Directions for this task: Reproduce the records below exactly as they appear, omitting any pictures they contain.

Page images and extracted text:
————
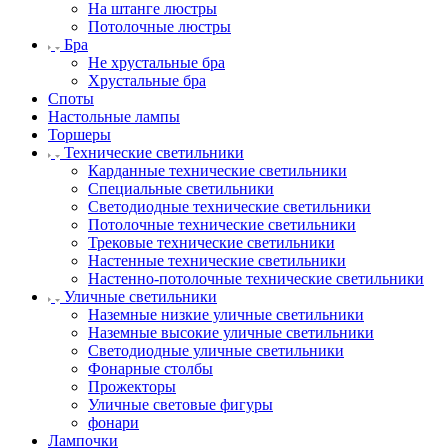
На штанге люстры
Потолочные люстры
Бра
Не хрустальные бра
Хрустальные бра
Споты
Настольные лампы
Торшеры
Технические светильники
Карданные технические светильники
Специальные светильники
Светодиодные технические светильники
Потолочные технические светильники
Трековые технические светильники
Настенные технические светильники
Настенно-потолочные технические светильники
Уличные светильники
Наземные низкие уличные светильники
Наземные высокие уличные светильники
Светодиодные уличные светильники
Фонарные столбы
Прожекторы
Уличные световые фигуры
фонари
Лампочки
————
Written answer:
На штанге люстры
Потолочные люстры
Бра
Не хрустальные бра
Хрустальные бра
Споты
Настольные лампы
Торшеры
Технические светильники
Карданные технические светильники
Специальные светильники
Светодиодные технические светильники
Потолочные технические светильники
Трековые технические светильники
Настенные технические светильники
Настенно-потолочные технические светильники
Уличные светильники
Наземные низкие уличные светильники
Наземные высокие уличные светильники
Светодиодные уличные светильники
Фонарные столбы
Прожекторы
Уличные световые фигуры
фонари
Лампочки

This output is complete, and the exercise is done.